When Wisconsin scenery comes to mind, images of rolling hills scattered with cattle and farm houses is often at the top of the list. This year the Museum of Wisconsin Art celebrates the Wisconsin landscape and the quintessential artist who brought it to the public in their exhibition of John Stuart Curry's work.
Although born in Kansas, Curry became the University of Wisconsin-Madison's first artist-in-residence in 1936, and the first artist-in-residence of any university in the country.
"He was really charged with doing his own work, engaging with campus, but also playing that very critical role in reaching out to artists around the state," says Graeme Reid, Director of Collections & Exhibitions at MOWA.
Curry spent 10 years in Madison, taking advantage of a progressive university setting to bring art and education to the everyday person both in and outside of the academic communities.
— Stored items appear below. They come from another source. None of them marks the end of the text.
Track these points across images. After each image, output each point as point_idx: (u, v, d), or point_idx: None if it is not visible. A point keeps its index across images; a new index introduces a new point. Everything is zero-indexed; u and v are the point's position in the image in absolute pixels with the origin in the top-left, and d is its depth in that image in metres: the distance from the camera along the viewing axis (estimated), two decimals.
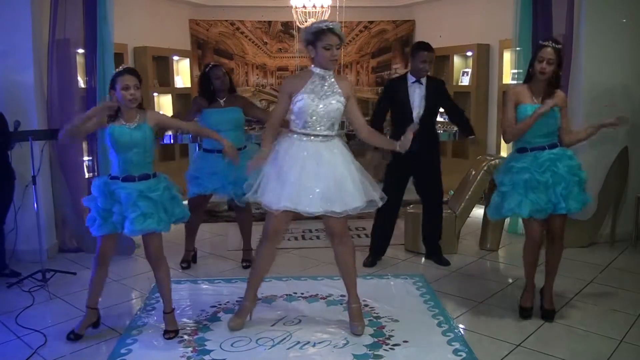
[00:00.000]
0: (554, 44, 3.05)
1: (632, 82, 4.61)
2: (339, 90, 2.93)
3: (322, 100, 2.88)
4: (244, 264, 4.24)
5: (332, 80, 2.94)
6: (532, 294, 3.31)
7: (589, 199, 3.21)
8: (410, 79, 4.07)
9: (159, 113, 3.02)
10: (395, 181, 4.19)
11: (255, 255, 3.16)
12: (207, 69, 4.07)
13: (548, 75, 3.06)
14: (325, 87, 2.91)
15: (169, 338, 3.03)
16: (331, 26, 2.84)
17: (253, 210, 4.32)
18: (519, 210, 3.08)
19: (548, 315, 3.24)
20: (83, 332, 3.07)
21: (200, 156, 4.13)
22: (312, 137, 2.91)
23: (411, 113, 4.03)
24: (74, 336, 3.03)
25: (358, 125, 3.03)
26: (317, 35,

The MOWA exhibition is the first to center on Curry's time in Wisconsin.
Curry's enthusiasm for the Wisconsin landscape and the working class is clear in the collection displayed. Curry himself was judged for his background when first attending art school in Kansas before reaching fame.
"People kind of looked down their nose and thought, 'Who's this farm boy?'," says Reid. "I think that had a tremendous influence on how he kind of behaved and acted when he became the artist in residence at Madison. He had been treated as that outsider...and I think that gave Curry a huge empathy for these miners, milkman, electricians, housewives...the range of occupations is almost endless of the people that he worked with the rural art program at Madison.".
The MOWA exhibition, John Steuart Curry: At Home in Wisconsin, will be on view through September 14, 2014. **Update: Since broadcast of our interview, the exhibit received a review in the Wall Street Journal.